BEGIN Data for processing

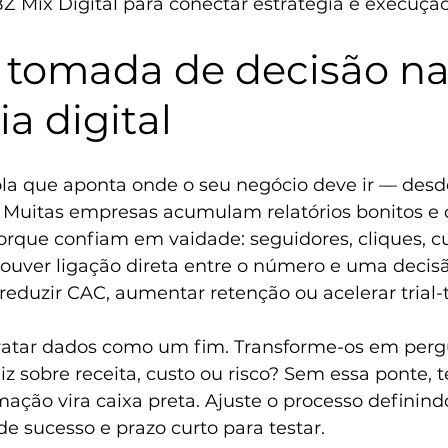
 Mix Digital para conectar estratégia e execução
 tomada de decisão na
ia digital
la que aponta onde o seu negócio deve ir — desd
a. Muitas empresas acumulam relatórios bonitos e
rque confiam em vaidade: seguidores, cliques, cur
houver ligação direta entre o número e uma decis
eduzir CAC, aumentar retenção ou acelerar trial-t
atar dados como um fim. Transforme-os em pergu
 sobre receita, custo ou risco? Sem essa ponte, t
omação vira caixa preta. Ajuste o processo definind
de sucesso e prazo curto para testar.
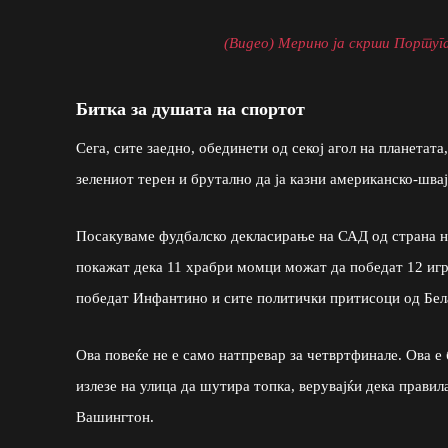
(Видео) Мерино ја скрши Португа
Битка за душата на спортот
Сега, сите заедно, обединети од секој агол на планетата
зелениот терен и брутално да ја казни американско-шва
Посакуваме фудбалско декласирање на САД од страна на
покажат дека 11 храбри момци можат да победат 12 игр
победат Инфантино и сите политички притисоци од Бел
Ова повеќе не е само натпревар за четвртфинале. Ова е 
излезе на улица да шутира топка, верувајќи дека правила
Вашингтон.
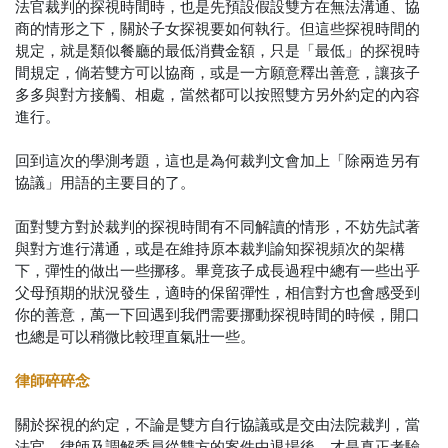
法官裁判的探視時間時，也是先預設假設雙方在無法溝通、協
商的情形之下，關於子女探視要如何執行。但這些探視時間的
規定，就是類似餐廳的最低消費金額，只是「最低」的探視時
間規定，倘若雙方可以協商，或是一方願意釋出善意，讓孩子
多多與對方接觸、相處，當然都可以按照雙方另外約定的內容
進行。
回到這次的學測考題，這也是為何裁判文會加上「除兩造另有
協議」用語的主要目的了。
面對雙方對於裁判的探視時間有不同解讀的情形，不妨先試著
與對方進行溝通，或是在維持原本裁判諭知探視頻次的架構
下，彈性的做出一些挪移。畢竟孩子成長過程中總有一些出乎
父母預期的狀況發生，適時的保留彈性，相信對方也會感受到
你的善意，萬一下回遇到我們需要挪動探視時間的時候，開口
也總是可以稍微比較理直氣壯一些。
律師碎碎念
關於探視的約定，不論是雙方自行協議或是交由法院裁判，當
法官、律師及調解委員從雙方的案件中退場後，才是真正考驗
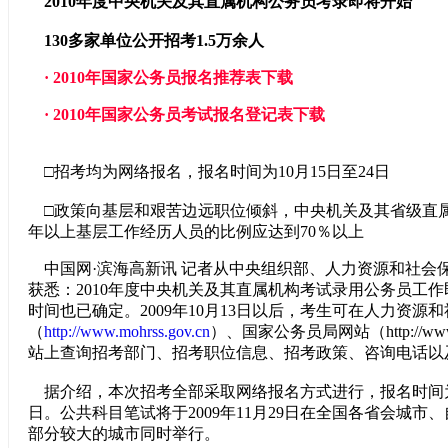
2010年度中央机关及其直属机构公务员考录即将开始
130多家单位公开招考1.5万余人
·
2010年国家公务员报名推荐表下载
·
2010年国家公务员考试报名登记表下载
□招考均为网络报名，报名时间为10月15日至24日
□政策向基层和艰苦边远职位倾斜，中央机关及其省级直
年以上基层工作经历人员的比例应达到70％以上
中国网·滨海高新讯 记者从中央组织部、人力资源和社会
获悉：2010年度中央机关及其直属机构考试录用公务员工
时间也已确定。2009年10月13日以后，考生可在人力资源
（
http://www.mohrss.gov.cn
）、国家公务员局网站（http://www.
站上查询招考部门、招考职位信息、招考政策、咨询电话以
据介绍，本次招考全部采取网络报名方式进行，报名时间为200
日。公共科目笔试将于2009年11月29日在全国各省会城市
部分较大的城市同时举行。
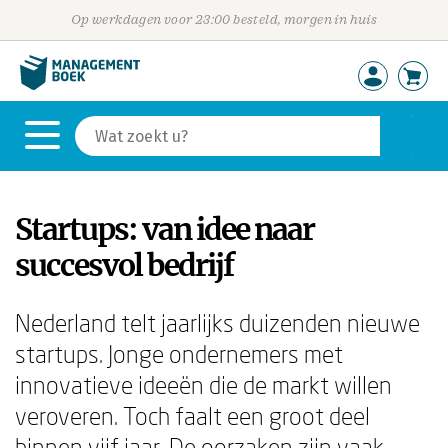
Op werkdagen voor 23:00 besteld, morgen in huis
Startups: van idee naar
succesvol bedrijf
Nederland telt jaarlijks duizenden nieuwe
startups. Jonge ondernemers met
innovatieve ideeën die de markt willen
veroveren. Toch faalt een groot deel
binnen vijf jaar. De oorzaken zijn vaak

END Data for processing
BEGIN Data for processing

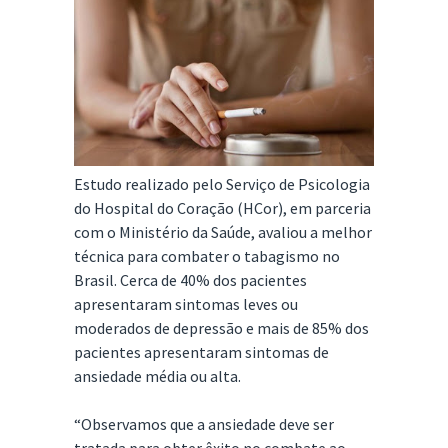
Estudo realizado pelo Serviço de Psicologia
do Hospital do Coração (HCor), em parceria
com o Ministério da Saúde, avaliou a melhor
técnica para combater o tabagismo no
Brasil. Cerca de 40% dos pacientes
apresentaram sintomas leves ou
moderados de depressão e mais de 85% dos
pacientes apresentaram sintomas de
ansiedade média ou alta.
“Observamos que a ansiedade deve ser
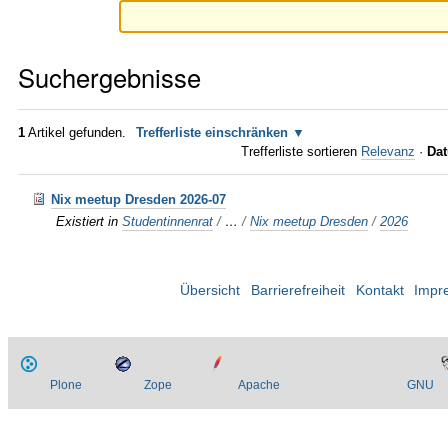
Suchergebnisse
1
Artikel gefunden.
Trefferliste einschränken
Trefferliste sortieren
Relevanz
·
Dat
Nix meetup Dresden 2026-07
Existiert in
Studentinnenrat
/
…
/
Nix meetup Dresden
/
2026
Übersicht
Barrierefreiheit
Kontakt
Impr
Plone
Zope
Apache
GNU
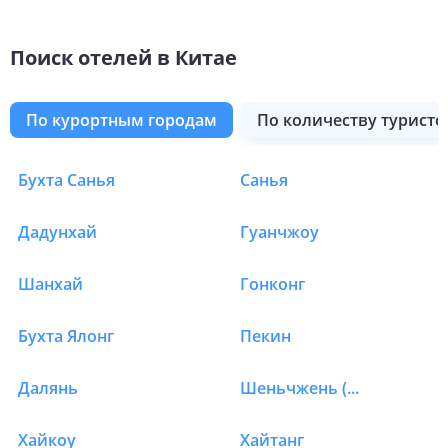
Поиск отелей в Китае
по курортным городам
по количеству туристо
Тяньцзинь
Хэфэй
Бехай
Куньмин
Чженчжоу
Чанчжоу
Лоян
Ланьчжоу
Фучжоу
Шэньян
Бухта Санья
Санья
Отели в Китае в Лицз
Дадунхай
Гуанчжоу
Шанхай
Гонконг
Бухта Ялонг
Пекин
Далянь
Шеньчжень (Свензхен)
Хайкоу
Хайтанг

END Data for processing

> **Goal of the exercise**
The lines to reproduce run from the one above containing "也總是可以稍微比較理直氣壯一些。" through the one containing "Op werkdagen voor". Copy them exactly and leave out all pictures.

> **Answer box**
也總是可以稍微比較理直氣壯一些。
律師碎碎念
關於探視的約定，不論是雙方自行協議或是交由法院裁判，當
法官、律師及調解委員從雙方的案件中退場後，才是真正考驗
2010年度中央机关及其直属机构公务员考录即将开始
130多家单位公开招考1.5万余人
·
2010年国家公务员报名推荐表下载
·
2010年国家公务员考试报名登记表下载
□招考均为网络报名，报名时间为10月15日至24日
□政策向基层和艰苦边远职位倾斜，中央机关及其省级直
年以上基层工作经历人员的比例应达到70％以上
中国网·滨海高新讯 记者从中央组织部、人力资源和社会
获悉：2010年度中央机关及其直属机构考试录用公务员工
时间也已确定。2009年10月13日以后，考生可在人力资源
（
http://www.mohrss.gov.cn
）、国家公务员局网站（http://www.
站上查询招考部门、招考职位信息、招考政策、咨询电话以
据介绍，本次招考全部采取网络报名方式进行，报名时间为200
日。公共科目笔试将于2009年11月29日在全国各省会城市
部分较大的城市同时举行。
Op werkdagen voor 23:00 besteld, morgen in huis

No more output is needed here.